Ein zusätzliches Tempolimit von 80 Kilometern pro Stunde auf Außerortsstraßen würde der Studie zufolge das Einsparpotenzial auf acht Millionen Tonnen CO2-Äquivalente erhöhen, so das UBA. Durch die Kombination beider Tempolimits hätten 2018 die Treibhausgasemissionen der Pkws und Nutzfahrzeuge in Deutschland insgesamt um rund fünf Prozent gesenkt werden können.

Bei einer Umsetzung ab 2024 könnten Tempo 120 auf Bundesautobahnen und Tempo 80 auf Außerortsstraßen bis 2030 in Summe rund 47 Millionen Tonnen CO2-Äquivalente einsparen, rechnete das UBA vor. Die Einsparungen lösten nicht die Klimaherausforderungen im Verkehr, „aber sie sind eben auch keine Kleinigkeit“, betonte UBA-Präsident Dirk Messner.

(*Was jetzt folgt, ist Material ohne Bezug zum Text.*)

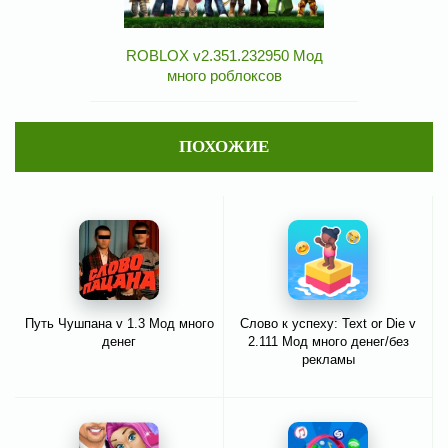
ROBLOX v2.351.232950 Мод
много роблоксов
ПОХОЖИЕ
Путь Чушпана v 1.3 Мод много
Слово к успеху: Text or Die v
денег
2.111 Мод много денег/без
рекламы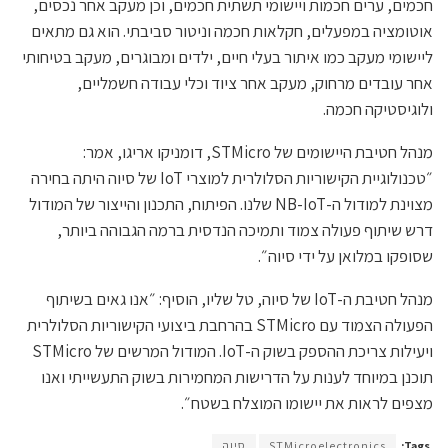
חכמים, ערים חכמות ויישומי תשתית חכמים, וכן מעקב אחר נכסים,
אוטומציה במפעלים, חקלאות חכמה וניטור סביבתי. הוא גם מתאים
ליישומי מעקב כמו איתור בעלי חיים, ילדים ומבוגרים, מעקב בטיחותי
אחר עובדים מרחוק, מעקב אחר ציוד וכלי עבודה חשמליים,
ולוגיסטיקה חכמה.
מנהל חטיבת היישומים של STMicro, דומניקו אריגו, אמר:
״טכנולוגיית הקישוריות הסלולרית למוצרי IoT של סיוה היתה בחירה
מצוינת למודול ה-NB-IoT שלנו. הפיתוח, התכנון והייצור של המודול
דרש שיתוף פעולה צמוד ותמיכה הנדסית ברמה הגבוהה ביותר,
שסופקו במלואן על ידי סיוה״.
מנהל חטיבת ה-IoT של סיוה, טל שליו, הוסיף: ״אנו גאים בשיתוף
הפעולה הצמוד עם STMicro בהרחבת ביצועי הקישוריות הסלולרית
ויעילות צריכת ההספק בשוק ה-IoT. המודול המרשים של STMicro
תוכנן במיוחד לענות על הדרישות המחמירות בשוק התעשייתי ואנו
מצפים לראות את יישומו המוצלח בשטח״.
Tags:
STMicroelectronics
סיוה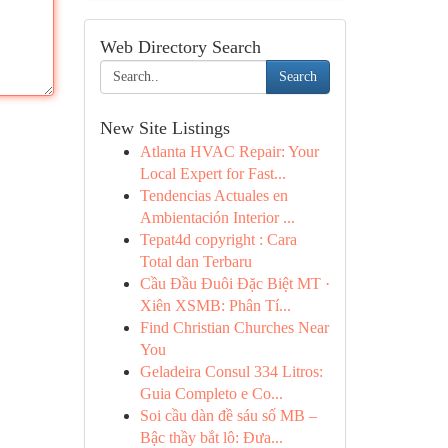
Web Directory Search
Search
New Site Listings
Atlanta HVAC Repair: Your
Local Expert for Fast...
Tendencias Actuales en
Ambientación Interior ...
Tepat4d copyright : Cara
Total dan Terbaru
Cầu Đầu Đuôi Đặc Biệt MT ·
Xiên XSMB: Phân Tí...
Find Christian Churches Near
You
Geladeira Consul 334 Litros:
Guia Completo e Co...
Soi cầu dàn đề sáu số MB –
Bậc thầy bắt lô: Đưa...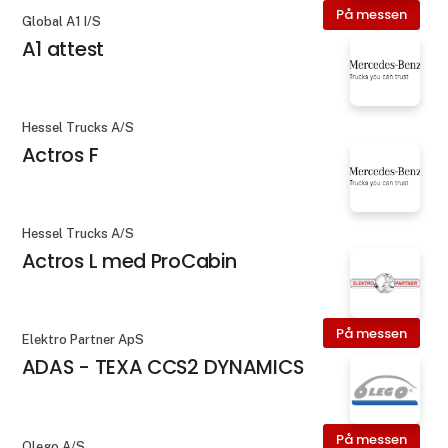
På messen
Global A1 I/S
A1 attest
Hessel Trucks A/S
Actros F
Hessel Trucks A/S
Actros L med ProCabin
På messen
Elektro Partner ApS
ADAS - TEXA CCS2 DYNAMICS
På messen
Olego A/S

Pendant wären drei Millionen mehr E-Fahrzeuge

Um die gleiche Minderung wie für das Tempolimit zu erreichen, müssten drei Millionen mehr reine Elektrofahrzeuge auf deutschen Straßen mit der durchschnittlichen Fahrleistung unterwegs sein, erläuterte der UBA-Präsident. Wenn deren Kauf vom Umweltbonus gefördert worden wäre, hätte das mehr als 13 Milliarden Euro Kosten beim Staat verursacht.

Messner hob hervor, dass die bisher von der deutschen Regierung beschlossenen Maßnahmen nicht ausreichten, um die verbindlichen Jahresziele für den Verkehr nach dem Klimaschutzgesetz einzuhalten. Die jährlichen Zielverfehlungen summieren sich im Verkehr bis 2030 auf 271 Millionen Tonnen CO2-Äquivalente.

Deutscher Verkehrsminister: Keine Aufgabe des Staates

Die Tempolimits „könnten diese Klimaschutzlücke zwischen dem derzeit erwarteten Emissionsverlauf und den verbindlichen Zielen um rund ein Sechstel schließen“, argumentierte der UBA-Präsident. Wissing hatte erst am Wochenende in der „Bild am Sonntag“ betont: „Das Tempo gehört in die Eigenverantwortung der Bürger, solange andere nicht gefährdet werden. Der Staat sollte sich hier zurückhalten.“

Die neuen UBA-Zahlen waren teilweise bereits in den vergangenen Tagen bekannt geworden. In Umfragen hat sich wiederholt eine Mehrheit der Befragten für ein generelles Tempolimit auf Autobahnen ausgesprochen.